The Official Student News Media of Southeastern Louisiana University

The Lion's Roar

The Official Student News Media of Southeastern Louisiana University

The Lion's Roar

    New York Times best selling author appears for 7th annual Common Read

    The English Department and the Writing Center hosted their seventh annual Common Read program with New York Times bestselling author Rich Cohen. Cohen’s 2012 book “The Fish That Ate the Whale” is currently being read in American literature classes at Southeastern, so students in attendance received a chance to have their book signed by the author after the read. Department head Dr. David Hanson says Cohen is the program’s 14th author to visit campus and read for students. Hanson introduced Cohen as “one of the most interesting journalistic voices of our time.”
    “The Fish That Ate the Whale” is the biography of Samuel Zemurray, a Russian, and Jewish, immigrant who came to America and became a self-made banana mogul. Zemurray was first the founder of his own fruit company Cuyamel Fruit Company, and then soon was head of United Fruit Company, at his time, the largest fruit company in the business. This version of the American dream is a love story about the banana, which according to Cohen, was a magical, and profitable, fruit to someone like Zemurray. In his homeland of Russia, coming across a banana was rare. Cohen hopes students reading his book realize how vast American history really is. People in books and dates on calendars are more than that; they are actual people and events.
    “American history is more interesting and stranger than [one] could possibly imagine,” said Cohen. “This really seems like a thing in a book, or dates on a calendar, but in fact it’s these people and their desire to do things, and their ambition. Put that all together and you get American history.”
    Zemurray began his banana peddling in Selma, Ala., and then changed his location as he had higher hopes for his business. He moved to New Orleans in the 1890s with goals of becoming a major importer in the fruit business. Zemurray purchased land in Honduras in the early weeks of 1910 and started importing bananas into New Orleans to sell.
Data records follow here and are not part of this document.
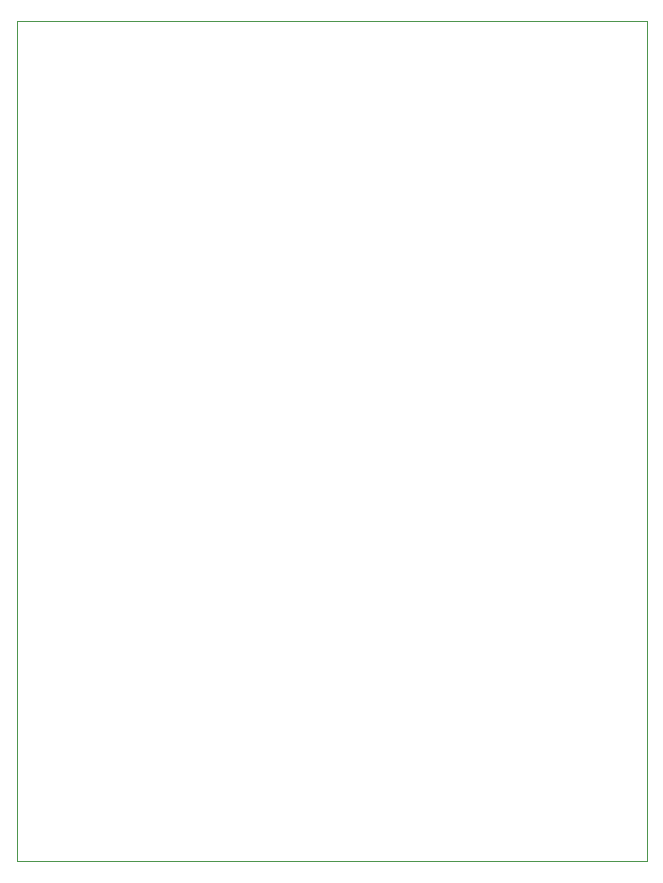
<source format=gm1>
%TF.GenerationSoftware,KiCad,Pcbnew,9.0.0*%
%TF.CreationDate,2025-06-14T22:04:31-04:00*%
%TF.ProjectId,equatorial-mount,65717561-746f-4726-9961-6c2d6d6f756e,rev?*%
%TF.SameCoordinates,Original*%
%TF.FileFunction,Profile,NP*%
%FSLAX46Y46*%
G04 Gerber Fmt 4.6, Leading zero omitted, Abs format (unit mm)*
G04 Created by KiCad (PCBNEW 9.0.0) date 2025-06-14 22:04:31*
%MOMM*%
%LPD*%
G01*
G04 APERTURE LIST*
%TA.AperFunction,Profile*%
%ADD10C,0.120000*%
%TD*%
G04 APERTURE END LIST*
D10*
X106680000Y-71120000D02*
X160020000Y-71120000D01*
X160020000Y-142240000D01*
X106680000Y-142240000D01*
X106680000Y-71120000D01*
M02*

</source>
Overtime, he became very wealthy and funded the financial effort to overthrow the Honduran government, with the help of mercenaries Lee Christmas and Guy “Machine Gun” Maloney. This was to establish a competitive market for the banana since Untied Fruit was monopolizing the industry.
    Soon, Cohen says, United Fruit, under Zemurray’s control, “became more powerful than the government.” He the retired in New Orleans on St. Charles Avenue. The President’s House for Tulane University, on St. Charles and Audubon Park, was originally Zemurray’s home. He passed away on Nov. 30, 1961.
    Cohen claims it was a combination of that majestic house, New Orleans and his college alma mater Tulane University that made him write this book. If he had never attended Tulane, he would have never entered Zemurray’s former home and he would have never written “The Fish That Ate the Whale.” Cohen was invited to a dinner inside the famous house in honor of his father; he had given a speech at the Tulane Business School when Cohen was a history major there. Here, his imagination and interest peaked.
    Ironically, the Tulane history major went on to author 10 books and a slew of magazine articles for Rolling Stone, Harper’s Magazine, The Atlantic and The New Yorker. The Chicago native is also currently a contributing editor for Vanity Fair. Cohen got his start in magazine writing when he was a peddler for The New Yorker.
    “Waiting around to do stuff, I started reading old New Yorkers, all the way back to the late 1920s and 30s,” said Cohen. “In those old magazines I discovered the kind of story, and the kind of writer, that I love so much that I wanted to try and do it myself.”
    Writing this book just made sense to Cohen, he felt a connection between him and Zemurray. They were both from Jewish heritage, and Cohen’s grandparents were Jewish immigrants as well. The Chicago native loves New Orleans because of its uniqueness and authentic feel.
    “There is no city in America that is anything like New Orleans,” Cohen said. “Its completely unique and different. In my opinion, there are only really four great cities in America, and they’re all cities that were built before the car, so you can walk around. That’s New York, Chicago, San Francisco and New Orleans.”